Jean-Pierre Pernaut : « L’actu ? Du pain bénit pour le théâtre ! »

Jean-Pierre Pernaut n’est pas passé inaperçu, mardi dernier, au théâtre Jean-Vilar. Il faut dire aussi que sa femme, Nathalie Marquay, était elle-même sur scène, dans « Piège à Matignon », pièce dont l’homme orchestre du 13 heures de TF1 est le coauteur. Rencontre avec une légende vivante du petit écran…

Comment est née l’idée de « Piège à Matignon » ?
J-P. Pernaut : « Voici quelques années, lorsque ma femme jouait dans « Le clan des divorcés », je suis littéralement tombé amoureux du théâtre, de son ambiance et de sa mécanique. Peu à peu, l’envie d’écrire une pièce s’est imposée et on s’y est mis avec Nathalie, le soir, les week-ends et même pendant les vacances. Pour finaliser le projet, on a fait appel à Jean-Claude Islert, qui est un véritable auteur de théâtre. »

Deux thèmes sont les fils rouges de votre pièce : Internet et la politique…
J-P. Pernaut : « On a appliqué la même recette que Feydeau, qui a inventé le principe du vaudeville : prendre un problème de société sérieux et en rire sur scène. Avec le Web et la politique, on avait deux ingrédients de premier choix pour imaginer des scènes drôles, qui collent à l’actualité. »

Une actualité qui a tendance à dépasser la fiction ces temps-ci…
J-P. Pernaut : « Ce qui est certain, c’est que la multiplication des affaires, à gauche comme à droite, ne renvoie pas une bonne image de la politique. Pour nous, c’est du pain bénit puisque cela nous permet de faire constamment évoluer notre pièce. En revanche, on a de sérieuses questions à se poser quant au comportement du personnel politique. »

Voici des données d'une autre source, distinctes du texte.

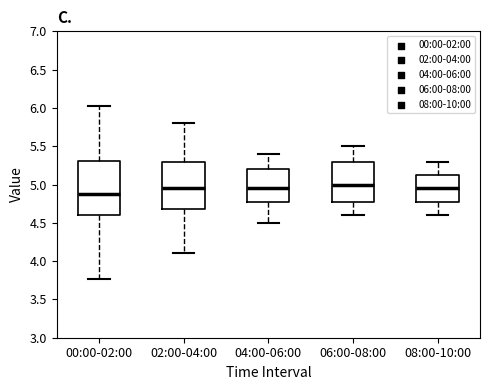

Reading left to right, read every box against the y-axis: the position of its median line, the range the box covers, and the ends of its whiskers. The values are not printed on the chart, so give them approximately, as read against the axis.

00:00-02:00: median 4.85, box 4.60 to 5.30, whiskers 3.75 to 6.05
02:00-04:00: median 4.95, box 4.70 to 5.30, whiskers 4.10 to 5.80
04:00-06:00: median 4.95, box 4.80 to 5.20, whiskers 4.50 to 5.40
06:00-08:00: median 5.00, box 4.80 to 5.30, whiskers 4.60 to 5.50
08:00-10:00: median 4.95, box 4.80 to 5.15, whiskers 4.60 to 5.30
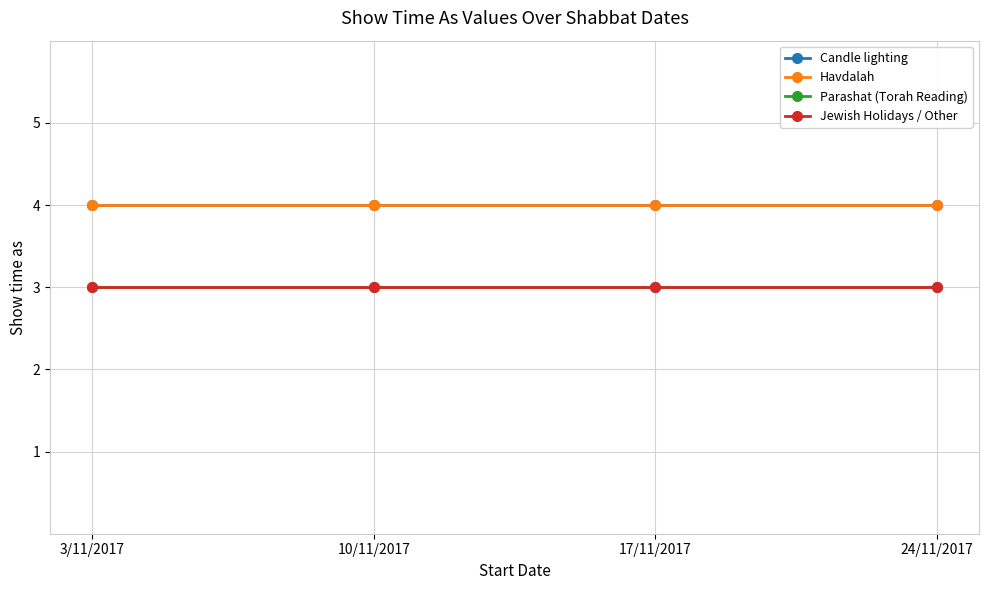

Is this an area chart (filled region under the line)?

No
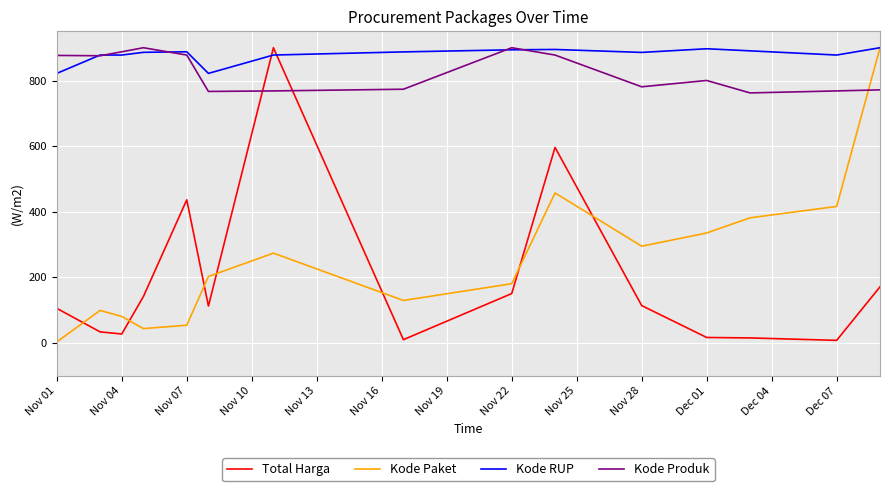

How many intersections are there between Total Harga and Kode Paket?

7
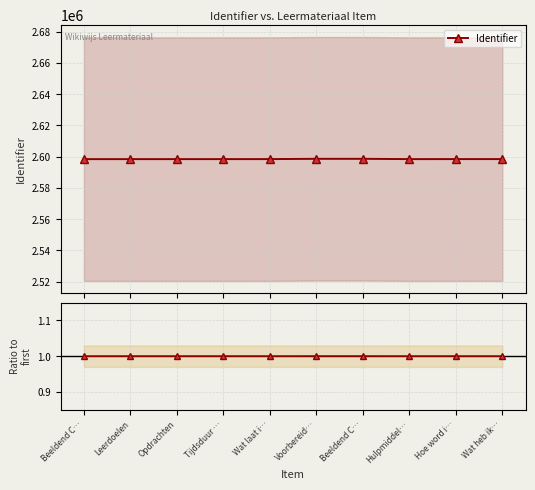

Which series has the widest spread of values?

Identifier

A TF1, cela fait maintenant 26 ans que vous présentez le 13 heures. C’est quoi votre secret de longévité ?
J-P. Pernaut : « C’est sans doute lié au fait que ce journal ressemble aux Français puisqu’il s’applique à raconter la vie des gens. Vous savez, quand je suis arrivé à ce poste en 1988, j’ai aussitôt créé un réseau de correspondants en province. Tout le monde me disait : « T’es fou, tout se passe à Paris ». On s’aperçoit que c’est tout le contraire ! Ce réseau de 150 correspondants nous permet aujourd’hui de réaliser un journal très complet, qui répond véritablement au besoin de proximité. »

Tout comme PPDA en son temps, vous avez déjà fixé la date de votre départ ?
J-P. Pernaut : « Non ! (rires) C’est impossible de faire cela. C’est mon patron ou les téléspectateurs qui décideront un jour de me faire partir. Mais je ne suis pas pressé. Aux Etats-Unis, la journaliste Barbara Walters vient de quitter le petit écran à 84 ans. C’est vous dire que j’ai encore de la marge ! »

Vos racines picardes, elles sont importantes pour vous ?
J-P. Pernaut : « Ah oui ! Je suis Picard dans l’âme. Toute ma famille est originaire de la Somme et la plupart de mes amis sont à Amiens. La seule entorse que j’ai faite à la Picardie, c’est Nathalie ! Mon épouse est d’origine alsacienne mais elle est née dans le Nord. C’est presque une Ch’ti ! »

Depuis son lancement, « Piège à Matignon » en est déjà à 200 représentations. Un joli succès… qui rapporte gros ?
t J-P. Pernaut : « Hélas non ! Le théâtre est un monde où il n’y a pas beaucoup d’argent. Sur la tournée, nous avons sept personnes en permanence. Quant aux auteurs, ils touchent 10 % des recettes. Comme nous sommes trois auteurs, ça ne fait pas lourd à l’arrivée » (rires).